3. **Common Error**: `PrismaClientInitializationError`
* **Fix**: Database connectivity issue (see Infrastructure section).
### Prisma/Database Errors
**Error**: `P2025: Record to update not found`
* **Fix**: Logic error. Ensure the ID exists before updating.
**Error**: `P2002: Unique constraint failed`
* **Fix**: You are trying to insert duplicate data (e.g., same email).
**Error**: `Migration failed`
* **Fix**:
1. Delete `prisma/migrations` folder (only in dev!).
2. Reset database: `pnpm prisma migrate reset`.
3. Regenerate client: `pnpm prisma generate`.
### Authentication Errors
**Problem**: `401 Unauthorized` despite valid token
* **Cause 1**: Token expired.
* **Cause 2**: Public key mismatch (Service can't verify token signed by IAM).

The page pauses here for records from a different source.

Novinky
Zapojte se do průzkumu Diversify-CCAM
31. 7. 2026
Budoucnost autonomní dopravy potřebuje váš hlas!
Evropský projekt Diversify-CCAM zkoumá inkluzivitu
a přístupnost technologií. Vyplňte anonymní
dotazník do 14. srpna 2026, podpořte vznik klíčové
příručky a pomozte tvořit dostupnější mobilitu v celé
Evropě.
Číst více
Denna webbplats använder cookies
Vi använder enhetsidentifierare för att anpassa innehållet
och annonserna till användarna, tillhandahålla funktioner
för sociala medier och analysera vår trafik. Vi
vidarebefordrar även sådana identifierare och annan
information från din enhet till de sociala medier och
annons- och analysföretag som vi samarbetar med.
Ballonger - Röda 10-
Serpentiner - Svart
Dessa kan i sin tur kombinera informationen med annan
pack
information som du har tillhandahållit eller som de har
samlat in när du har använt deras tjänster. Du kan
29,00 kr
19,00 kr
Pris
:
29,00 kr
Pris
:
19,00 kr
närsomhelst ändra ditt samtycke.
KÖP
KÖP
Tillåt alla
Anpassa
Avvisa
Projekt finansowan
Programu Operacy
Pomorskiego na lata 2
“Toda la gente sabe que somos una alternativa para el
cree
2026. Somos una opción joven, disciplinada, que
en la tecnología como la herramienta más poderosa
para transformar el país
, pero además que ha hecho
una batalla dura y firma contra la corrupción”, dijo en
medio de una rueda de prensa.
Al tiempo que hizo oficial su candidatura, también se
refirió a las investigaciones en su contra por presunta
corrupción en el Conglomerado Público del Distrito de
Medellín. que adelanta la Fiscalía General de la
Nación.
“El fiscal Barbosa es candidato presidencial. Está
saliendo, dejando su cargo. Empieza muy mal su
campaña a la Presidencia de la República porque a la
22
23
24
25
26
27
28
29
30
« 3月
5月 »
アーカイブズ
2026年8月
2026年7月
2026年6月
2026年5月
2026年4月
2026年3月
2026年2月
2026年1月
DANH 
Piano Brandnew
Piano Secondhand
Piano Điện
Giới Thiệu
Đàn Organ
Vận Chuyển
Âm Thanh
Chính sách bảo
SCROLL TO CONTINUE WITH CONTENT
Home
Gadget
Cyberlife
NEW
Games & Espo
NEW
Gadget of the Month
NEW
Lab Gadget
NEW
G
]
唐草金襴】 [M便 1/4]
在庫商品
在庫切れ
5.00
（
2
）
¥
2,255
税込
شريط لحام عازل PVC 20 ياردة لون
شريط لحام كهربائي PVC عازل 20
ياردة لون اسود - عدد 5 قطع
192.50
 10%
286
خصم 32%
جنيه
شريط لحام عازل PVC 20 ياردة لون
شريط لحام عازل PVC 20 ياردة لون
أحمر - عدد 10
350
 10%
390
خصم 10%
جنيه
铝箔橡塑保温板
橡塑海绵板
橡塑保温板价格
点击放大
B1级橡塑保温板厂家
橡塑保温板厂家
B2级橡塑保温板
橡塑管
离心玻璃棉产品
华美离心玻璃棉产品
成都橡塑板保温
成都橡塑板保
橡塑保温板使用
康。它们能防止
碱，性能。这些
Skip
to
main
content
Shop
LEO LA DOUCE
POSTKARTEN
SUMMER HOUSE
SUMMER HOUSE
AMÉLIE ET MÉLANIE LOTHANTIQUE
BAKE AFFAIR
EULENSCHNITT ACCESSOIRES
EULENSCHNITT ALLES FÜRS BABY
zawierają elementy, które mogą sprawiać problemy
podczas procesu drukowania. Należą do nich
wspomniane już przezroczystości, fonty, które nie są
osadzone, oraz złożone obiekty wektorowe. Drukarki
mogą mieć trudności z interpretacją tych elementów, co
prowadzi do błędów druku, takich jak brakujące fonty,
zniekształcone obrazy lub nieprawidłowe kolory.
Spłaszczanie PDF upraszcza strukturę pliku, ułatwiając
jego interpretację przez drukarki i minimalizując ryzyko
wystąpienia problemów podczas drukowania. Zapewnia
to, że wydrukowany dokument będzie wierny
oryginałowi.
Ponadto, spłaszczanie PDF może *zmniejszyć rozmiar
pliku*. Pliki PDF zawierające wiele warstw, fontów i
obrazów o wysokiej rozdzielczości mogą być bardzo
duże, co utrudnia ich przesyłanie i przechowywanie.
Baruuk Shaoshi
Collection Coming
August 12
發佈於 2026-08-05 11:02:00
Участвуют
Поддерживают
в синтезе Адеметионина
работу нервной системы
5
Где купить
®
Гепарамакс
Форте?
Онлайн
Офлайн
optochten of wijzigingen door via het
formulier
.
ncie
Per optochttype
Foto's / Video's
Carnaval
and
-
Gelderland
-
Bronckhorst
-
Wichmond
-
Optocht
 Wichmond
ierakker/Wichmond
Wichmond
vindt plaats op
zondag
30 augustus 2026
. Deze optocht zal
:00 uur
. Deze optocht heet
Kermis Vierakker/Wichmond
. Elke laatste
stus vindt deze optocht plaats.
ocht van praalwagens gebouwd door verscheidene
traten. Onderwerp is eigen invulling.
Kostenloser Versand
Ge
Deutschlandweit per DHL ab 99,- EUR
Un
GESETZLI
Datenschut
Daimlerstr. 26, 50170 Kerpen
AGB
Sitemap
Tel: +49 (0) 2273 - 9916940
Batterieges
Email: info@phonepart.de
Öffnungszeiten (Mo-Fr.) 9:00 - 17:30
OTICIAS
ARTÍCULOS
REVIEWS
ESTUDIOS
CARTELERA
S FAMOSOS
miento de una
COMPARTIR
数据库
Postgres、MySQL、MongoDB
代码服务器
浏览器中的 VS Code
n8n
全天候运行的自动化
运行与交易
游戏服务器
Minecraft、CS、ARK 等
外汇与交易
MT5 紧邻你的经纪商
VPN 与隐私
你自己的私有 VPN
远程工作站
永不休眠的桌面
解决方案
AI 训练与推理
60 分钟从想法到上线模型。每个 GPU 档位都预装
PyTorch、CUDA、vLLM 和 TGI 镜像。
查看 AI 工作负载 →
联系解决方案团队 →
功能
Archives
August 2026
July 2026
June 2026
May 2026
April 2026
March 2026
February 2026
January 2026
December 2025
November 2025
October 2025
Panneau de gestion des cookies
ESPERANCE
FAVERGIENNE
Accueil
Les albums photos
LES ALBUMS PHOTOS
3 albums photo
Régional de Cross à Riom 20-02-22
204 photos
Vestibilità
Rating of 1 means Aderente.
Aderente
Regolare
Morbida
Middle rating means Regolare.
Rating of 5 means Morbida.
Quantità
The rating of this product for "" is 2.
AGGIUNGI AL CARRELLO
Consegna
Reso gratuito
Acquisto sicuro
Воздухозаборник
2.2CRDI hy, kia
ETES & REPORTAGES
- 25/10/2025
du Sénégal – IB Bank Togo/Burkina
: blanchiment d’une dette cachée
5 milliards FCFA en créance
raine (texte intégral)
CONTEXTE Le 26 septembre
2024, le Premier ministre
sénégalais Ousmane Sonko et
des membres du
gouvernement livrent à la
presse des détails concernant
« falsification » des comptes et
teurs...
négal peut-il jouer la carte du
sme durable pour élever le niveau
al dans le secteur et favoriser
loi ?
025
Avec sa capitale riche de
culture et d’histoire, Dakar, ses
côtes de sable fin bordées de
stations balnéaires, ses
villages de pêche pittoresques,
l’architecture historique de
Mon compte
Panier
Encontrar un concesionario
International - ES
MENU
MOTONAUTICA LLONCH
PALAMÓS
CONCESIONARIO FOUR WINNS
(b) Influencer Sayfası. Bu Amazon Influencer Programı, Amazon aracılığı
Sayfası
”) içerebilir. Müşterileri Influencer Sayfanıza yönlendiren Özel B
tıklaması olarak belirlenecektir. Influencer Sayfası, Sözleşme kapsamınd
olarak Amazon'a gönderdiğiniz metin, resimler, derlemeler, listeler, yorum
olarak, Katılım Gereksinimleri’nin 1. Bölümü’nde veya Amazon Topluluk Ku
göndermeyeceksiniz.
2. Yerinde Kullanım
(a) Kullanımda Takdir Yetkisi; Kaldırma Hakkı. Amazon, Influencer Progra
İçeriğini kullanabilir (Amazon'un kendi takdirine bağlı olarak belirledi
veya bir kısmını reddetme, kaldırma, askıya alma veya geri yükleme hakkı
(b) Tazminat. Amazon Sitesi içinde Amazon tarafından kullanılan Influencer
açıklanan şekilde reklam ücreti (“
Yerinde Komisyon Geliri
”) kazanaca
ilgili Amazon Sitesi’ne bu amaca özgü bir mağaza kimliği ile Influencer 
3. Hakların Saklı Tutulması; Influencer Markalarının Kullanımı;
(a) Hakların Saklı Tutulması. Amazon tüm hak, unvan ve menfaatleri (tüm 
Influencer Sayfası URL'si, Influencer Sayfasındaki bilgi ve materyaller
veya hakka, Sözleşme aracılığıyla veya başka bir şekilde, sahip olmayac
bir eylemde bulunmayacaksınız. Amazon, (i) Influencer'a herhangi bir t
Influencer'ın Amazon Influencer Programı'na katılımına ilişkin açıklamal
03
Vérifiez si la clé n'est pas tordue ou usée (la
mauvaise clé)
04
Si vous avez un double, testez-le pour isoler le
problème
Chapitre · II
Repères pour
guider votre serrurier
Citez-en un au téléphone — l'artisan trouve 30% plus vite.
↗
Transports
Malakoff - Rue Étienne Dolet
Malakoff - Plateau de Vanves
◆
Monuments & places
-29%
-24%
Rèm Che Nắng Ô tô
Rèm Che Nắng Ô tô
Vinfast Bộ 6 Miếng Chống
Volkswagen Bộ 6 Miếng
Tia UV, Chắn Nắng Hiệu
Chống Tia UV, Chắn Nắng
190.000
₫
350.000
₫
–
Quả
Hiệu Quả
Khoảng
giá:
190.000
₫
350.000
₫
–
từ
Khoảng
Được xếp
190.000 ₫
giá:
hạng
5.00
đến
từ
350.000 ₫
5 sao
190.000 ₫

* **Cause 3**: Clock skew (Docker time vs Host time).
**Solution**:
1. Check server logs for JWT verification errors.
2. Restart services to refresh keys.
3. Sync Docker time: restart Docker Desktop.
---
## Debugging Tools
### 1. Accessing Container Shell
To inspect files or run commands inside a running container:
```bash
docker-compose exec iam-service sh
# or /bin/bash
```
### 2. Inspecting Database (via Prisma Studio)
Use Prisma Studio to view/edit data visually:
```bash
pnpm --filter @goodgo/iam-service prisma studio
# Opens http://localhost:5555
```
### 3. Inspecting Redis
```bash
docker-compose exec redis redis-cli
> PING
PONG
> KEYS *
1) "user:123:session"
```
### 4. Direct API Testing
Use `curl` or Postman.
```bash
# Health Check
curl -v http://localhost/api/v1/auth/health/live
# Login (example)
curl -X POST http://localhost/api/v1/auth/login \
-H "Content-Type: application/json" \
-d '{"email":"admin@example.com", "password":"password"}'
```
---
## FAQ
**Q: Why is my change not reflecting?**
A: If you changed `.env` or `docker-compose.yml`, you must restart:
```bash
docker-compose down && docker-compose up -d
```
If you changed code, hot-reloading (nodemon) should pick it up. If not, restart container.
**Q: How do I reset everything?**
A: Be careful, this deletes all data!
```bash
docker-compose down -v
# -v removes volumes (Redis data, etc.)
```
**Q: My computer is slow when running everything.**
A: Docker consumes RAM.
1. Stop unused services (e.g., `future-service`).
2. Increase Docker resource limits in Docker Desktop settings.